Car lorsque Richard Morgiève vous embarque à Madagascar ou encore à la Riviera, il vous plonge en plein marais de la ville de Beurque City, au beau milieu des exodés et des exodards, des Renault fuyant les Benz, durant l’année du rat géant de la débacle. Son apôtre est Saint-Jean, un maquereau indésirable au Faubourg Saint Denis qui ne sait pas lire mais sait s’attacher les services de ses trois “nièces”. Fortuna aveugle et enceinte d’un enfant riche des chantages juteux dont il est la promesse; Roseline la rousse “aux yeux verts forcément”, Josette la brune timide qui, forte d’un “Dieu inusable”, engouffre Vierge et croix dans le sillon de ses seins.
Le narrateur, sorti d’une valise de riche, a pris la place du nouveau né ingrat. C’est à travers les agitations d’un bordel saturé de rouge qu’il nous fait découvrir les légendes d’un autre Faubourg, quartier relégué de la ville bourgeoise et villageoise qui se démasque sous l’occupation de von Brutus et de von Cheque.

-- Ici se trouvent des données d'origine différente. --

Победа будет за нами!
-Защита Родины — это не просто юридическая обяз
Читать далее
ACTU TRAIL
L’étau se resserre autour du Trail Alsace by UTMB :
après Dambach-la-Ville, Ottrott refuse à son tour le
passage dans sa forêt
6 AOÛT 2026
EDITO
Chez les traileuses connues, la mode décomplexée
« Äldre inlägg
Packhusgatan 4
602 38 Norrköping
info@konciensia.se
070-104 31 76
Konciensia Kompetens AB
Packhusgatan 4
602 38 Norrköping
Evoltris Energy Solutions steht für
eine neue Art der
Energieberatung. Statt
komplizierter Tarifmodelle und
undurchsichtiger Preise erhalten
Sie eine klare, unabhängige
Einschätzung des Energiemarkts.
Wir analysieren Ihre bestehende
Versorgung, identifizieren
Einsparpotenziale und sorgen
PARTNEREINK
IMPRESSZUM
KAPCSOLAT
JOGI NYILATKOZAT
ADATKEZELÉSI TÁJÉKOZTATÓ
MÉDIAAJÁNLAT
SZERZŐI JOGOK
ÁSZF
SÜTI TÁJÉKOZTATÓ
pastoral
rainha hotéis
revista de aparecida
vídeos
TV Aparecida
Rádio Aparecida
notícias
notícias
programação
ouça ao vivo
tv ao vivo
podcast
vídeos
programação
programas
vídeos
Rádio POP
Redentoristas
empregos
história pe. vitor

Le vitriole de l’écriture, sous sa parodie célinienne, prend des accents attachants et mystiques. La jalousie violente des hommes cherche sa consolation; la fidélité de l’amitié dit sa foi dans les volutes d’une cigarette; la guérison est dans le don tandis que de toute part la mort l’emporte sur le théâtre du monde.
En ce sens, Miracles et légendes de mon pays en guerre est une belle leçon d’écriture où le foisonnement délirant à force de tout brasser redonne à l’homme sa place dans une histoire qui semblait l’abandonner.